Re: Effects of the BET-inhibitor, RVX-208 on the HDL lipidome and glucose metabolism
posted on
May 24, 2016 10:43PM
Jkj193741 wrote:"My other question to you was whether the trial results, were positive for 208 and RVX. Do you think they were?"
Yes, I think the results are positive with some caveats. This recently published study conducted at the Baker IDI Heart and Diabetes Institute (Melbourne, Australia) was relatively small (20 patients) and patients were only given RVX-208 for 4-5 weeks. The investigators originally postulated that the RVX-208 induced rise in ApoA-I/HDL-C may impact pancreatic insulin secretion and thereby lower blood glucose (detected using an oral glucose tolerance test aka OGTT). With an OGTT, you give an oral bolus of glucose and then follow the glucose and insulin in the blood over a time course to see the rise and then fall back down to normal. Despite their hypothesis, they did not achieve changes in total apoA-I/HDL-C or observe changes in fasting glucose or fasting insulin. They do, however, document some novel observations on remodeling of HDL size and changes of certain HDL lipid classes during this 4-5 week treatment period. In my opinion, the OGTT differences between the groups are minor. However, because they used some stable isotope glucose tracers, they were able to document which aspects of glucose metabolism were effected and responsible for those minor changes during the OGTT. From the conclusions, "RVX-208 delayed and reduced oral glucose absorption and endogenous glucose production, with plasma glucose maintained via reduced peripheral glucose disposal." Importantly, keep in mind that from the post-hoc analysis of the ASSURE/SUSTAIN trial "the time required for RVX-208 to reduce blood glucose was not observed until at least 12 weeks following initiation of treatment." So although this Austrailian study made some interesting observations that can serve as good bio-markers/endpoints for future studies, I think the study was too short to definitively conclude too much.

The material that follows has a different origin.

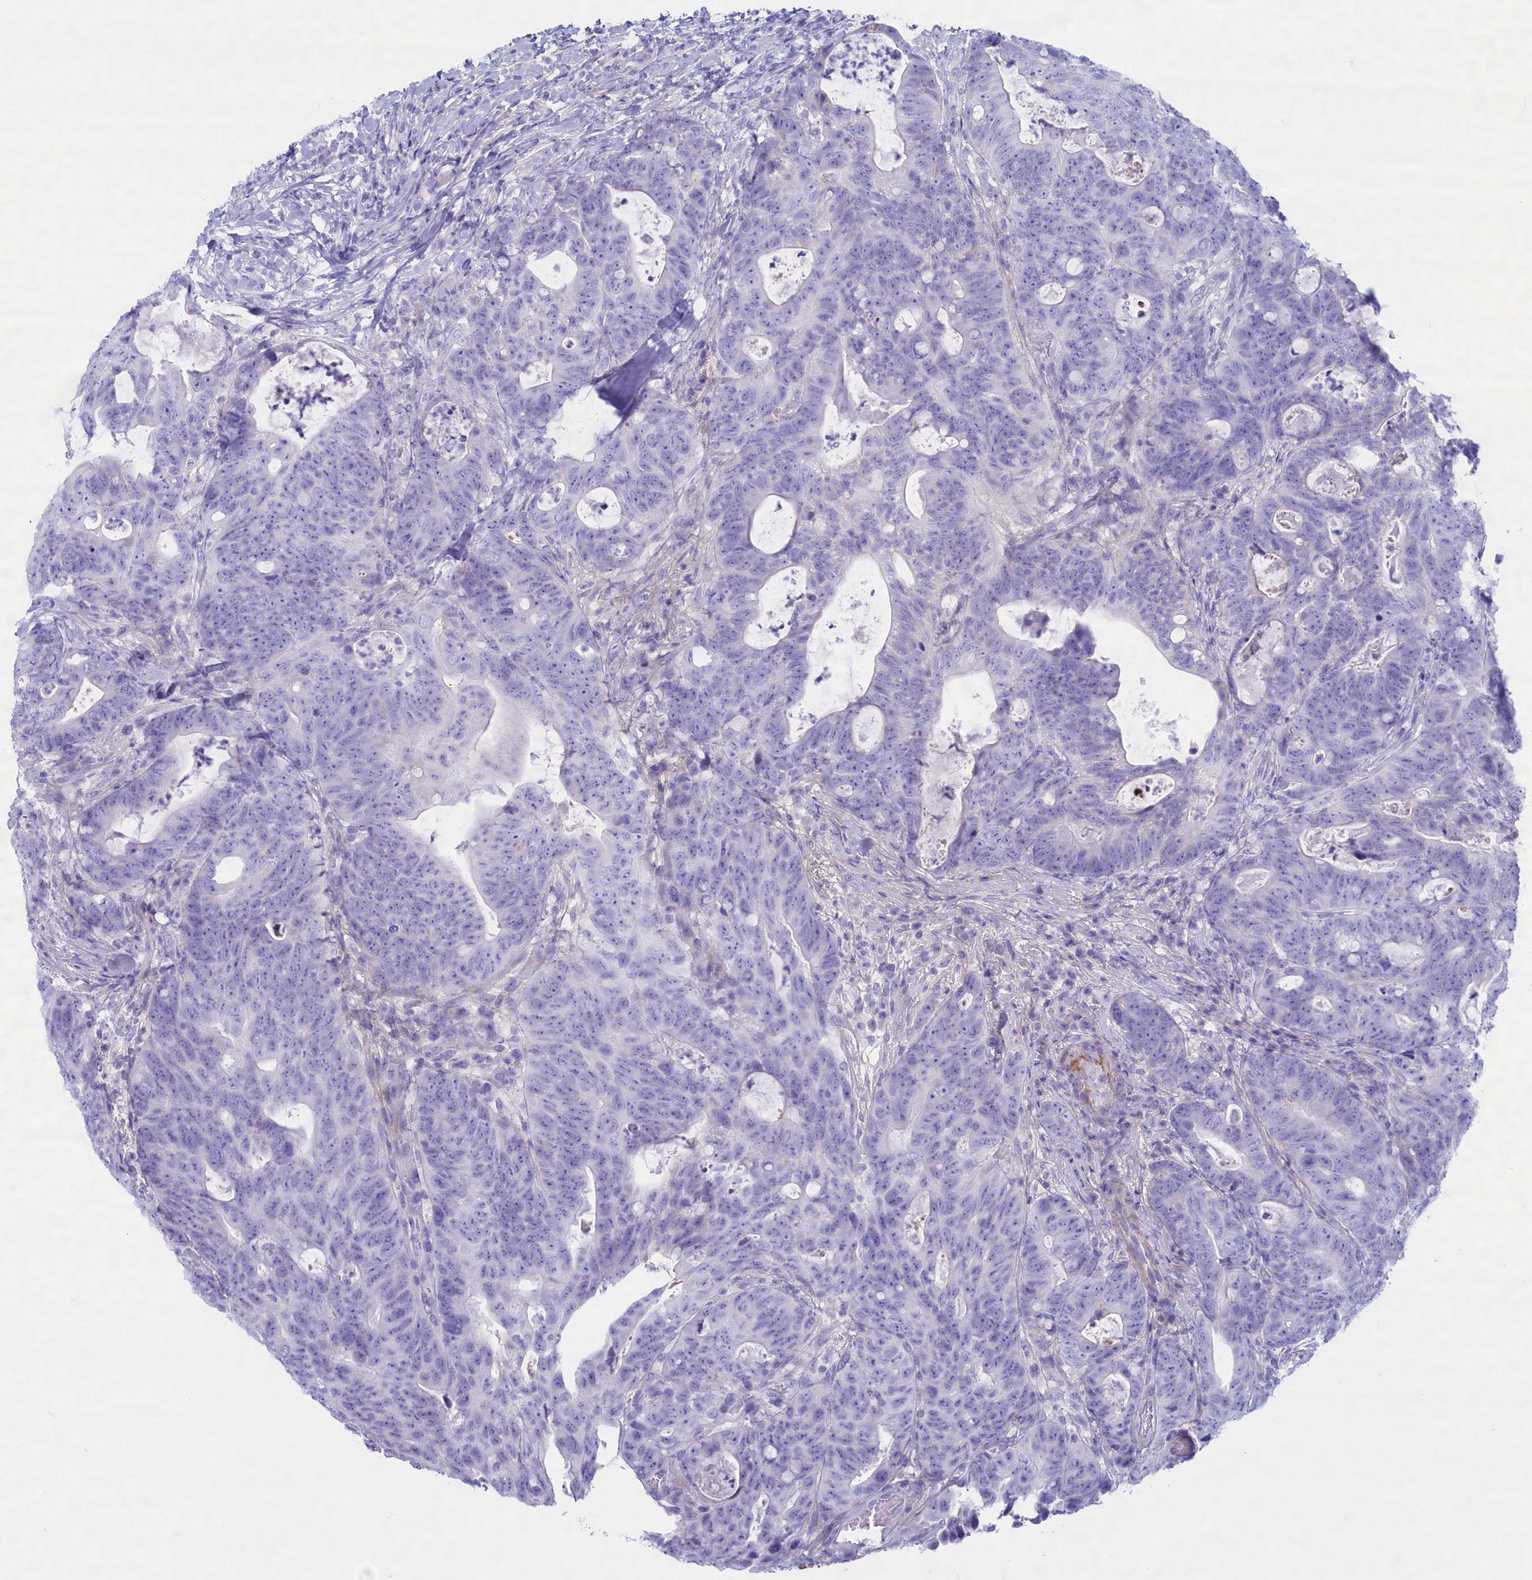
{"staining": {"intensity": "negative", "quantity": "none", "location": "none"}, "tissue": "colorectal cancer", "cell_type": "Tumor cells", "image_type": "cancer", "snomed": [{"axis": "morphology", "description": "Adenocarcinoma, NOS"}, {"axis": "topography", "description": "Colon"}], "caption": "IHC histopathology image of colorectal cancer stained for a protein (brown), which displays no positivity in tumor cells.", "gene": "MPV17L2", "patient": {"sex": "female", "age": 82}}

Jkj193741 wrote: "In reading the article in bio business which you kindly called to our attention, unless I interpreted the comment of DM in the wrong way, he says RVX is not interested in FDA approval,mas they only want glucose reduction and not MACE reduction. I know this is run on post but DM is quoted as saying, more or less, that RVX is only interested in whether the payors like 208 not the FDA. maybe he was quoted in error or I missed his intent. It would seem to this reader that the new published report is just what the FDA may be looking for. Please correct me if I am in error."
The last two paragraphs of the article read:
"The most important target for a drug company is not so much the FDA or Health Canada approval, it is securing the approval of payer groups, McCaffrey says. That means having the support of government bodies in Canada, and insurance companies and health care groups in the U.S.
"If a drug is approved by the FDA and payer groups just don't believe in it, or it costs too much, the payer group is not going to do anything," McCaffrey says. "It doesn't matter what the FDA said.""
I think what Don was saying is that most drugs to hit the market for treating diabetics have been overly glucose-centric. Although these drugs lower glucose, most do not lower the cardiovascular risk (indcidence of MACE), or in many cases actually increase the risk. Don was saying that for these glucose-centric approaches, the FDA still allows a glucose-lowering drug to be registered even if it increases MACE indicence by up to 30%! It's not that the FDA isn't interested in MACE reduction in diabetics....it's just that this has been a challenging group of patients to address. Even with glucose control and LDL-lowering therapy, there is much residual cardiovascular disease risk. Don is emphasizing that the payer groups/health care groups/government bodies/insurance companies would be much more excited and willing to recommend, prioritize and pay for a drug that is shown to reduce MACE, such as RVX-208, in this diabetic population. The recent exception to this trend is Jardiance, which in the EMPA-REG Outcome trial showed glucose lowering AND reduced MACE and the medical field was very excited about this. FDA approval is of course important. Don wasn't saying otherwise. He was simply emphasizing that a drug that is FDA approved but never recommended or prescribed is not going to be successful/profitable.